Someone has spilt a can of silver paint on the platform. It pools and spreads, a puddle sparkling, seeping into the cracks, staining the soles of shoes, leaving footprints on the stairs by the exit. Its strange, almost out of place as it oozes and drips from the platform to the gravel below. Stones which have remained untouched for years now glimmering under the weak evening sun. Its no revolution, but its different and I like it.
Declan Mckenna's What Do You Think About The Car? Is the musical equivalent of that strange silver paint; it's no revolution, but its different and I like it.
Mckenna is not the voice of a generation (we're barely breaking 25) but he is the voice our generation needs. We maybe 90's babies but we are children of the new century. Raised during the double dip recession, we never got a Britpop revolution, we're only nostalgic for cool Britannia because "cool" is the last word we'd choose to describe our country.
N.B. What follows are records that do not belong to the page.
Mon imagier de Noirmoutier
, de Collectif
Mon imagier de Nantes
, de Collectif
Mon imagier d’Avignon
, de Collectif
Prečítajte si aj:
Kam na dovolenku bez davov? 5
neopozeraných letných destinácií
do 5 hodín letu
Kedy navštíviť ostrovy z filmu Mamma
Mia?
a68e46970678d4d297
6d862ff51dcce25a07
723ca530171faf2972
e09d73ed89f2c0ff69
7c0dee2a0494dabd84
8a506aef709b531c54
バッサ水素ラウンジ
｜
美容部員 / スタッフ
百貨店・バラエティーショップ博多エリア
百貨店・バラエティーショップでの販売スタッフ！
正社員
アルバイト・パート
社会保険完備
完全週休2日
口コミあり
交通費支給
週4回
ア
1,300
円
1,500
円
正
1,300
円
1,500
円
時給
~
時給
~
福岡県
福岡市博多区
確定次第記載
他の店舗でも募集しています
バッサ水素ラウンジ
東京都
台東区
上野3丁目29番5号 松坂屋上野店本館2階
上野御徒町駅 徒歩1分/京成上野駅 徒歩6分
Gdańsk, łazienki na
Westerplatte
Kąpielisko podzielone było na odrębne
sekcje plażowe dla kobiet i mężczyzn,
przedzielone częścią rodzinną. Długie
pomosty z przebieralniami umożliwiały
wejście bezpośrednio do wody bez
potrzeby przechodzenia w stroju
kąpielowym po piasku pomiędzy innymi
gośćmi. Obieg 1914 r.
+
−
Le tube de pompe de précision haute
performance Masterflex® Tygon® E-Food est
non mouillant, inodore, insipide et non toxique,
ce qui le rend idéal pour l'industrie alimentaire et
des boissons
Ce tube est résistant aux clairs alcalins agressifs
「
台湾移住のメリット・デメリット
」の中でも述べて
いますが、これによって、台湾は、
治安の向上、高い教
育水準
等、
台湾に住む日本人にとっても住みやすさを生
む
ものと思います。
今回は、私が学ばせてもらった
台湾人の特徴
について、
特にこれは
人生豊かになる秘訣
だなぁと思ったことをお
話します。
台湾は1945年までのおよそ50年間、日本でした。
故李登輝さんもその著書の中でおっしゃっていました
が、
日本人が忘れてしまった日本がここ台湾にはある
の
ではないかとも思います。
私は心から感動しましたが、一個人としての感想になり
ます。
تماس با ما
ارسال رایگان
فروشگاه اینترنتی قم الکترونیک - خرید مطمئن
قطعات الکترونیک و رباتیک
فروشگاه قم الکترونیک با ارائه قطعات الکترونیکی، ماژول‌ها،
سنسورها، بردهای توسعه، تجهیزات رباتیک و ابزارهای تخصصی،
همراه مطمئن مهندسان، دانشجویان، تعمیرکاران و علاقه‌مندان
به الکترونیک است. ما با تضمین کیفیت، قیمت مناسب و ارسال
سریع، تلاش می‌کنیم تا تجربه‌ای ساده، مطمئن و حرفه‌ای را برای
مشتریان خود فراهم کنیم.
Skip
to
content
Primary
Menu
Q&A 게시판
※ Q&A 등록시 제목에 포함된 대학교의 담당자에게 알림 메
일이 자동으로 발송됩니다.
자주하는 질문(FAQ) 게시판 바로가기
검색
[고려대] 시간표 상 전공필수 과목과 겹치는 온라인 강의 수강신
In school we were told that adolescence without university was worthless, a failure. We were taught that hard work was the key to success, and then we were told that we wouldn't get a pension, that we wouldn't get healthcare. That our children, if we could bare to bring them into the world, would suffer for our grandparent's mistakes and as a result we've all come to the meek conclusion that our future will be a "grin and bear it" kind of pitiful compromise. We're the disenfranchised youth of the day and we're not angry, we're just very disappointed.
What Do You Think About The Car? Is an iconoclastic silver lining. Its optimistic, with socially aware lyrics that bring a flooding sense of alleviation. "Go online, do your ten minutes of research and find that the problem is poor kids who want holidays in term time, the problem is poor kids who can't afford the train fare, so we up the train fare and charge them for not paying the train fare. The problem is welfare, and the problem is free healthcare," He talks as though he's writing free verse, eyes closed with pen to paper writing the first thing which comes to him and though for many cases artists are unable to pull off lines like these, in Mckenna's case his lyrics only highlight his maturity. Having built himself up from nothing, without the help of any universities, Declan Mckenna has, without making it his mission, proved many an uncomfortable parents evening wrong. Barely even a year ago a friend and I watched him play to no more than 50 people in Guilford's The Boileroom. This year he played a sellout show at the same venue, with glitter stained teenagers queuing for hours outside desperate to speak to him because he speaks to them.
Opening with Humongous the album feels like brushing sleep from your eyelashes in the early afternoon, the sun through your widow leaving you headachey and slow. As it builds it wakes you up, the bridge all fairy lights flashing on and off, teenagers arguing on the back step of a Saturday night house party. "I'm gonna throw up, oh baby when will you grow up? You've been such a joke this week, You think you're funny, when you're talking all loud and your nose is all runny," Lyrics like these seem almost thoughtless, the kind of careless comment you make when your drinks have caught up with you and left you restless, ready to regret it in the morning.
Make Me Your Queen is the sun poking through the clouds after the rain, your feet splashing in the puddles left to evaporate on the pavement under an unexpected heatwave.
The album closes with Listen To Your Friends, a heavenly introduction, yawning and stretching, sunrise and sundown, lazy days like walking home from school on the last day of term before six weeks of serenity.
With silver skied production Mckenna has developed a sound more akin to MGMT and Vampire Weekend than the drab Arctic Monkeys tribute acts we've come to expect from up and coming indie artists. Refreshing and free of clichés - despite nods to the 90's our generation wishes we'd grown up with - this record doesn't sound familiar, it doesn’t sound old, reused, recycled or regurgitated.